● PROVIDED DATA:
-------------------------

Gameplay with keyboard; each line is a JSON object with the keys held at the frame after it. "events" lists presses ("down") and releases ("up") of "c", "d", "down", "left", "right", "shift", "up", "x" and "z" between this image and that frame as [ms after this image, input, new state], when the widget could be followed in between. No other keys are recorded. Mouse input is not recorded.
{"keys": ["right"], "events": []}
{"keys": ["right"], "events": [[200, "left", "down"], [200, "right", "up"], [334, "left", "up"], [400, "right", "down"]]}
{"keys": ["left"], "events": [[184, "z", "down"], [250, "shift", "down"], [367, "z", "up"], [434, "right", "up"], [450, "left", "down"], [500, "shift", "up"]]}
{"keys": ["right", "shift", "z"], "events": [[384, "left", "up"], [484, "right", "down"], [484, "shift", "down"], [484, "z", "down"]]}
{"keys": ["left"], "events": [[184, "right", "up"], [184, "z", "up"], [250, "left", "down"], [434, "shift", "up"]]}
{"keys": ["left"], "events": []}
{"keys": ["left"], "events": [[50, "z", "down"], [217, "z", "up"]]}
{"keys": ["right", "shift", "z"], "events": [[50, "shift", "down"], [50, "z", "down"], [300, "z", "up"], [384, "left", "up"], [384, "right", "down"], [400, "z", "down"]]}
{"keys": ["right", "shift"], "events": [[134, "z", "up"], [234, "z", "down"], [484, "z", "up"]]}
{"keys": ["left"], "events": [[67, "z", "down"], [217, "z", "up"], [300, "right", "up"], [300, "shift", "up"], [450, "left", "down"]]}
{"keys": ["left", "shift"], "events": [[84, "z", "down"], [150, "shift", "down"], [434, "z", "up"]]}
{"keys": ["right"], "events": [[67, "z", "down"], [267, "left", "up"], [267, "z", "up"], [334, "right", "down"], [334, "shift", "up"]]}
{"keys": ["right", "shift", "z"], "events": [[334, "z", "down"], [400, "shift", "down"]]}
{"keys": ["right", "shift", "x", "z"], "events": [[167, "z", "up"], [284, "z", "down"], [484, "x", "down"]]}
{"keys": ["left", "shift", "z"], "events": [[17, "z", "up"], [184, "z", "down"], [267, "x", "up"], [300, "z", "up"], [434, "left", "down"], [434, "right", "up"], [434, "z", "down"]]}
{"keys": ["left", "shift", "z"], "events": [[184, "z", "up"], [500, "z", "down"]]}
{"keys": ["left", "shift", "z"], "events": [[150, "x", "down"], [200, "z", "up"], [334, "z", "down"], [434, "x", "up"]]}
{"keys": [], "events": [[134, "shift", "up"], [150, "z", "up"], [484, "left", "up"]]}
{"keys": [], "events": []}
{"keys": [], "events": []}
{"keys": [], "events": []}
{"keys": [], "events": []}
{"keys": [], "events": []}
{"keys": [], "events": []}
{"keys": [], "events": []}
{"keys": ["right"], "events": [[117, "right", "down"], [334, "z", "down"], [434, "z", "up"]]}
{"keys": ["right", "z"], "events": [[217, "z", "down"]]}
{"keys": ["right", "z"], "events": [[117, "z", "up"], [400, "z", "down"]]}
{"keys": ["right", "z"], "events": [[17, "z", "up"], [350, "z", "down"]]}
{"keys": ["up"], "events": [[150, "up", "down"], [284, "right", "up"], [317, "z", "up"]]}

-------------------------

● WORK TO BE COMPLETED: Write the material out once more, exactly.

● SOLVED PROBLEM:
Gameplay with keyboard; each line is a JSON object with the keys held at the frame after it. "events" lists presses ("down") and releases ("up") of "c", "d", "down", "left", "right", "shift", "up", "x" and "z" between this image and that frame as [ms after this image, input, new state], when the widget could be followed in between. No other keys are recorded. Mouse input is not recorded.
{"keys": ["right"], "events": []}
{"keys": ["right"], "events": [[200, "left", "down"], [200, "right", "up"], [334, "left", "up"], [400, "right", "down"]]}
{"keys": ["left"], "events": [[184, "z", "down"], [250, "shift", "down"], [367, "z", "up"], [434, "right", "up"], [450, "left", "down"], [500, "shift", "up"]]}
{"keys": ["right", "shift", "z"], "events": [[384, "left", "up"], [484, "right", "down"], [484, "shift", "down"], [484, "z", "down"]]}
{"keys": ["left"], "events": [[184, "right", "up"], [184, "z", "up"], [250, "left", "down"], [434, "shift", "up"]]}
{"keys": ["left"], "events": []}
{"keys": ["left"], "events": [[50, "z", "down"], [217, "z", "up"]]}
{"keys": ["right", "shift", "z"], "events": [[50, "shift", "down"], [50, "z", "down"], [300, "z", "up"], [384, "left", "up"], [384, "right", "down"], [400, "z", "down"]]}
{"keys": ["right", "shift"], "events": [[134, "z", "up"], [234, "z", "down"], [484, "z", "up"]]}
{"keys": ["left"], "events": [[67, "z", "down"], [217, "z", "up"], [300, "right", "up"], [300, "shift", "up"], [450, "left", "down"]]}
{"keys": ["left", "shift"], "events": [[84, "z", "down"], [150, "shift", "down"], [434, "z", "up"]]}
{"keys": ["right"], "events": [[67, "z", "down"], [267, "left", "up"], [267, "z", "up"], [334, "right", "down"], [334, "shift", "up"]]}
{"keys": ["right", "shift", "z"], "events": [[334, "z", "down"], [400, "shift", "down"]]}
{"keys": ["right", "shift", "x", "z"], "events": [[167, "z", "up"], [284, "z", "down"], [484, "x", "down"]]}
{"keys": ["left", "shift", "z"], "events": [[17, "z", "up"], [184, "z", "down"], [267, "x", "up"], [300, "z", "up"], [434, "left", "down"], [434, "right", "up"], [434, "z", "down"]]}
{"keys": ["left", "shift", "z"], "events": [[184, "z", "up"], [500, "z", "down"]]}
{"keys": ["left", "shift", "z"], "events": [[150, "x", "down"], [200, "z", "up"], [334, "z", "down"], [434, "x", "up"]]}
{"keys": [], "events": [[134, "shift", "up"], [150, "z", "up"], [484, "left", "up"]]}
{"keys": [], "events": []}
{"keys": [], "events": []}
{"keys": [], "events": []}
{"keys": [], "events": []}
{"keys": [], "events": []}
{"keys": [], "events": []}
{"keys": [], "events": []}
{"keys": ["right"], "events": [[117, "right", "down"], [334, "z", "down"], [434, "z", "up"]]}
{"keys": ["right", "z"], "events": [[217, "z", "down"]]}
{"keys": ["right", "z"], "events": [[117, "z", "up"], [400, "z", "down"]]}
{"keys": ["right", "z"], "events": [[17, "z", "up"], [350, "z", "down"]]}
{"keys": ["up"], "events": [[150, "up", "down"], [284, "right", "up"], [317, "z", "up"]]}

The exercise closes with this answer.